PITTSBURGH Applying reconfigurable logic, researchers at Carnegie Mellon University have created a programmable data path architecture that can virtualize hardware through self-managed dynamic reconfiguration.
Unlike other run-time reconfigurable devices, the architecture manages its own reconfiguration without any host or user interaction. This virtualization of the hardware can be made by run-time configuration of the programmable hardware fabric.
A Carnegie Mellon research team headed by Herman Schmit and David Whelihan combined efforts with STMicroelectronics to implement the architecture, called PipeRench. It uses a six-metal-layer 0.18-micron CMOS technology resulting in 3.65 million transistors running at 120 MHz. Details of the chip were presented in a paper at the Custom Integrated Circuits conference earlier this year.
With numerically intensive applications in mind, the chip was designed for portability and scalability without needing redesign. According to the paper, the architecture uses a six-stage or stripe virtual hardware pipeline. The system reconfigures itself with on-chip configuration bits for specifying the virtual hardware. The configuration file is moved from on-chip memory into the configurable pipeline.

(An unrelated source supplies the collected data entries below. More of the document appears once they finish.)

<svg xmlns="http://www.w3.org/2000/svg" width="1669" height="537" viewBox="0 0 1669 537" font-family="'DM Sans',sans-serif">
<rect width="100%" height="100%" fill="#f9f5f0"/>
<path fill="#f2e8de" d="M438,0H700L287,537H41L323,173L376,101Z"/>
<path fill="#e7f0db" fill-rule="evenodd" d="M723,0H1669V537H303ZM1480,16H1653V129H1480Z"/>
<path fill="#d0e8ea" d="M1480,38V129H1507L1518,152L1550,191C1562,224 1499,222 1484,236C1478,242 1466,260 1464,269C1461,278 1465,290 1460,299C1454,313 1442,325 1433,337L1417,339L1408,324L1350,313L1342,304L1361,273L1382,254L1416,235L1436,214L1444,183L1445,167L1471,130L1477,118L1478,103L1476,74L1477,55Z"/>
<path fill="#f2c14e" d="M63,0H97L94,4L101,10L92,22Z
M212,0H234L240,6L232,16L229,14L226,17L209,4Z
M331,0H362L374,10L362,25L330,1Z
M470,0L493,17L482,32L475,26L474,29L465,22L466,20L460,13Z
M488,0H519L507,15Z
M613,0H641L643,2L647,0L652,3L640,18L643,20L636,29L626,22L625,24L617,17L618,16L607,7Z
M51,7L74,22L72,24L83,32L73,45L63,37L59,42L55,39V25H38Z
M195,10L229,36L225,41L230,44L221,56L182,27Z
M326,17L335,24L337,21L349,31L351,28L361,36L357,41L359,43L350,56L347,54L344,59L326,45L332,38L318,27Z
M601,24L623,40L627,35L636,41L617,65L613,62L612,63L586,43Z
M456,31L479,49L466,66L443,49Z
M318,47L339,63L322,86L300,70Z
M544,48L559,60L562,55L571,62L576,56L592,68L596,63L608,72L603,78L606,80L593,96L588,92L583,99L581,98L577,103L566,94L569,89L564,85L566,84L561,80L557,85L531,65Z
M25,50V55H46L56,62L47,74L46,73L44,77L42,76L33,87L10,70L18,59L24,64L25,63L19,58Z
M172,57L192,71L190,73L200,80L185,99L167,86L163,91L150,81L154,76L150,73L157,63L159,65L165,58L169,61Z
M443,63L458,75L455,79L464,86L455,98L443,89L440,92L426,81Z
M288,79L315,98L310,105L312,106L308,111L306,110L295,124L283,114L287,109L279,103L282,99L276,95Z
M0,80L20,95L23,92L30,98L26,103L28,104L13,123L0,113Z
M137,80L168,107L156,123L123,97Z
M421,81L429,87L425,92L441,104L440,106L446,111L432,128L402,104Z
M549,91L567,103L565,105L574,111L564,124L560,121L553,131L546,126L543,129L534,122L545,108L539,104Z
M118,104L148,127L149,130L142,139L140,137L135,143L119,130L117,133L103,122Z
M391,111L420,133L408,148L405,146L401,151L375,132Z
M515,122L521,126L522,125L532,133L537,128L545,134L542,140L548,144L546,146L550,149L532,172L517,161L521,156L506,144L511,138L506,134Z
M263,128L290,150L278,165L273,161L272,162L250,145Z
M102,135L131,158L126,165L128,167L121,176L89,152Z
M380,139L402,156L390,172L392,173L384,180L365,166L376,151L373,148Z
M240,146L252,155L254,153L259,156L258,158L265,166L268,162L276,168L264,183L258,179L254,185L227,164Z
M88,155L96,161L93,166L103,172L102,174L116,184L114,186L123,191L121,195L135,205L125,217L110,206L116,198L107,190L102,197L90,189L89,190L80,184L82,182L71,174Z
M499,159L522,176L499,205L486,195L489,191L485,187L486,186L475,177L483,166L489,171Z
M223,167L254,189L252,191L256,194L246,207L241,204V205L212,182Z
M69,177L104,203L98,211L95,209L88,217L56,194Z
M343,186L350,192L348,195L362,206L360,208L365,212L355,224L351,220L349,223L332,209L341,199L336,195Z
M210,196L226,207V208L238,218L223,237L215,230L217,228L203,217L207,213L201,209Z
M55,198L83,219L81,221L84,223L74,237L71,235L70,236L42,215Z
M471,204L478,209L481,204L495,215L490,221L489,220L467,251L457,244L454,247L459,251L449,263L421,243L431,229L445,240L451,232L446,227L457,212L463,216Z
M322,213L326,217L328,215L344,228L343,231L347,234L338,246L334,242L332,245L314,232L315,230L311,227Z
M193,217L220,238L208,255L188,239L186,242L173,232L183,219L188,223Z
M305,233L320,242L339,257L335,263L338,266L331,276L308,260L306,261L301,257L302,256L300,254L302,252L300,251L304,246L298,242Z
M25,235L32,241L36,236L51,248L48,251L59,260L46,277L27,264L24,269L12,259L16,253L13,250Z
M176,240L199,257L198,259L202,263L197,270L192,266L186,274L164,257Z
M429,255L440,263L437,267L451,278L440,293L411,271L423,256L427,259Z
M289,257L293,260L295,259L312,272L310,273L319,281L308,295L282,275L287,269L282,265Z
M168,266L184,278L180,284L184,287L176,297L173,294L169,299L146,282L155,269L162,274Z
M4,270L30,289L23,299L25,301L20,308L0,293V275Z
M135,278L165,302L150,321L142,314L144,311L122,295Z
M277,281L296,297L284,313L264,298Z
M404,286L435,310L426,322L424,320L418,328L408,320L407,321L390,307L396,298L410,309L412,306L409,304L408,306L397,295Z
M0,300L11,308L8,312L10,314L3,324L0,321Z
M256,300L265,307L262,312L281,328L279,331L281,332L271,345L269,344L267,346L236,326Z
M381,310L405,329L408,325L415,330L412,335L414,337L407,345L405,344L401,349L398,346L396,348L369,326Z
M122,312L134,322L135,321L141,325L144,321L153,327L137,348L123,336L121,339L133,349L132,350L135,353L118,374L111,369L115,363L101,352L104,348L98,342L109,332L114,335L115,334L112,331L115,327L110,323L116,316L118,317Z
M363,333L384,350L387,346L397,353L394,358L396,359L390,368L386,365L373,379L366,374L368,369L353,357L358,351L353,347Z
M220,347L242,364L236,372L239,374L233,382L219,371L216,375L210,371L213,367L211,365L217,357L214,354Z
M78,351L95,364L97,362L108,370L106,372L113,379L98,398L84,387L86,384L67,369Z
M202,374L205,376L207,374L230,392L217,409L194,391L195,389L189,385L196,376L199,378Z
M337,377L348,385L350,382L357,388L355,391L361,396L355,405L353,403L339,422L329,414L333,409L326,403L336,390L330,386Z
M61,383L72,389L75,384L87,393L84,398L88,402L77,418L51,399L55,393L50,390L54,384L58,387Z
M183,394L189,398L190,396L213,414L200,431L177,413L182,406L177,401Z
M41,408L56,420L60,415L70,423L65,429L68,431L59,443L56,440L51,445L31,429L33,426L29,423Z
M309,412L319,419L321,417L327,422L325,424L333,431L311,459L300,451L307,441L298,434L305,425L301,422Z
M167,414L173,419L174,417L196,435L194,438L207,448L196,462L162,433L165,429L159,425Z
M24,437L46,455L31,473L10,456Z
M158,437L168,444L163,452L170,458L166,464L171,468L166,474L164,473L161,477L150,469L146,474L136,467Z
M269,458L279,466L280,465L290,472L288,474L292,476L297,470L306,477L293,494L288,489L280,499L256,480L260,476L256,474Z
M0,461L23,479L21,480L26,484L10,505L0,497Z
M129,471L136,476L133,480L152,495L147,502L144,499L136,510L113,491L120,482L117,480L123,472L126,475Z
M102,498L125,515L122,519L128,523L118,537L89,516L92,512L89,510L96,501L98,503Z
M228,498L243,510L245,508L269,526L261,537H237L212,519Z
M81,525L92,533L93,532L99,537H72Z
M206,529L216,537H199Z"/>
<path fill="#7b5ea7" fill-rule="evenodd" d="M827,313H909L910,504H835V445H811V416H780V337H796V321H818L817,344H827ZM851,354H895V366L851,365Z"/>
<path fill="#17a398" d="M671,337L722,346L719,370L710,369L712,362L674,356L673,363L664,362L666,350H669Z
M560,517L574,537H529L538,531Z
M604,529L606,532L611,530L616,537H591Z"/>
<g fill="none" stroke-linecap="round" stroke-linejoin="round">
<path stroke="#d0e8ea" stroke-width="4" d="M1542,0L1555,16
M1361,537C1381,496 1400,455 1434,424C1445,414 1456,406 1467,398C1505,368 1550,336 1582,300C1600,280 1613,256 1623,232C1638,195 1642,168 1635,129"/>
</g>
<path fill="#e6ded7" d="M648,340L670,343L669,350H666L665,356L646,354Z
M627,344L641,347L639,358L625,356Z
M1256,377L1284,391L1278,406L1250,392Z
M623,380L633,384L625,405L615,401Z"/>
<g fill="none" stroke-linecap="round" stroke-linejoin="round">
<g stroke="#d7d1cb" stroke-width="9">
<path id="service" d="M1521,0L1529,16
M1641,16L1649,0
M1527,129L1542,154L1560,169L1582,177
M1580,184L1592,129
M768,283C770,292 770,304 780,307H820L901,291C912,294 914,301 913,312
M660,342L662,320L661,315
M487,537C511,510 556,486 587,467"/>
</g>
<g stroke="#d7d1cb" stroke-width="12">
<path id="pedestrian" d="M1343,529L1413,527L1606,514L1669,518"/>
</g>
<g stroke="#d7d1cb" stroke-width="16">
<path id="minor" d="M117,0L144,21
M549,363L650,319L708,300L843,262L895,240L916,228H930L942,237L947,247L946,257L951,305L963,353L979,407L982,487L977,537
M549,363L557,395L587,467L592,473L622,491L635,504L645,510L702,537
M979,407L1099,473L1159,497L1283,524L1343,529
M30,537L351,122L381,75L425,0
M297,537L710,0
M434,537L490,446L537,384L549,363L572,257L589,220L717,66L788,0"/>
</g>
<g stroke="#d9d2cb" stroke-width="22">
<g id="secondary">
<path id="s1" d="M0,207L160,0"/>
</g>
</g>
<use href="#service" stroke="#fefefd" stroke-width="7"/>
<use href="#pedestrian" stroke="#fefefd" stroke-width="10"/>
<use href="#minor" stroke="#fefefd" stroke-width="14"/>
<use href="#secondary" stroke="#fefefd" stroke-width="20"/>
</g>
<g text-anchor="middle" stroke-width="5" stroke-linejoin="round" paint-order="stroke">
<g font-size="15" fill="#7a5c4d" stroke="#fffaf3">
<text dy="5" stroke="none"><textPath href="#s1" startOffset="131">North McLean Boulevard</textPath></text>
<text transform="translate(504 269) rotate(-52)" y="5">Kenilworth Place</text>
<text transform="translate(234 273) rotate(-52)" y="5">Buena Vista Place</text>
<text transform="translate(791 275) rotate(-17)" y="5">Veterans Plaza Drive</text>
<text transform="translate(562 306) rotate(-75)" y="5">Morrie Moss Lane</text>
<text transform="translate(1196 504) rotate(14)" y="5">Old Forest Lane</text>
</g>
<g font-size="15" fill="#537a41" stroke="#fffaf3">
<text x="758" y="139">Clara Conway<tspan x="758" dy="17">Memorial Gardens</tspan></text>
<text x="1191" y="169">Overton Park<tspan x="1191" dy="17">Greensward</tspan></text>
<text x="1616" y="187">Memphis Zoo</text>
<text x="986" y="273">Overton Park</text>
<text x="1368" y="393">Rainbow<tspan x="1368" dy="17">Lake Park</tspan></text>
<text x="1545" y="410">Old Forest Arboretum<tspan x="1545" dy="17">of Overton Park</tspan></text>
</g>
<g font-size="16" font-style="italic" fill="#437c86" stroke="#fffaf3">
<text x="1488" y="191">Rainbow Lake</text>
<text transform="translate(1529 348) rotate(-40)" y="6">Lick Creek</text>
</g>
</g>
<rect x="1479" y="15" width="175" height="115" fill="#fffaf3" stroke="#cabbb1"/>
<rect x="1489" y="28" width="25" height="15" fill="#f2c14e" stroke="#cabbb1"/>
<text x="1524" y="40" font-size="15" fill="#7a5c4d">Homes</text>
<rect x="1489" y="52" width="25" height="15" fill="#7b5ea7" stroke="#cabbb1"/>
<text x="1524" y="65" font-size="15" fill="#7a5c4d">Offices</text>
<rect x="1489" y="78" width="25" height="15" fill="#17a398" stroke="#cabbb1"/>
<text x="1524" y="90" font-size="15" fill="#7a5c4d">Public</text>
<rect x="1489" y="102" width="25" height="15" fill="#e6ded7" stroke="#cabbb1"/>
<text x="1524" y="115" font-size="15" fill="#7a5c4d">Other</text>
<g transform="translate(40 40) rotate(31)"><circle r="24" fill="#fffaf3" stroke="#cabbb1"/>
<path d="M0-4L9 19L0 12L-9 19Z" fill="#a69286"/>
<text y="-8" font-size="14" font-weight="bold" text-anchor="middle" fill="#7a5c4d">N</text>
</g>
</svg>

Each stripe consists of 16 processing elements (PEs) with their own logic and registers. All of the PEs are interconnected within the stripe. If the stripe is the first in the pipeline, the input is connected to a global bus and if a stripe is last, the output is connected to a global output bus. The research team noted that the PEs also connect to a dedicated line connected to the other PEs in the stripe. This output can be programmed to connect to the outputs of previous stripes or the output of the functional unit, said the researchers. The configuration process takes a single cycle so the pipeline can be configured one cycle before the first data of the pipeline arrives.
There are 3.3-volt and 1.8-V supplies for the I/Os and core. The core is divided into a switch-fabric area and a configuration and logic area.
According to the team, the PipeRench performance is competitive with high-end DSP architectures and more than five times faster than a commercial microprocessor.
Specifically, at 120 MHz, PipeRench executes a 40-tap 16-bit FIR filter at 41.8 Msamples per second. Performance on mainstream applications is in the same range as high-end DSPs such as the C64X family from Texas Instruments Inc.
The researchers said that PipeRench performs this operation at a much lower clock frequency than the high-end DSPs without an actual multiplier within its fabric.
On the Idea encryption application algorithm, it performs encryption or decryption at 450 Mbits/second. The encryption is compiled directly into the hardware. By comparison, an 800-MHz Pentium III processor executes this encryption algorithm at a rate of 75.4 Mbits/s.
The configurable data path approach might ease DSP vs. dedicated processor decisions for real-time critical designs such as media processors. While DSPs offer more flexibility by being programmable, they also devour more watts and will always take a performance hit compared with dedicated chips.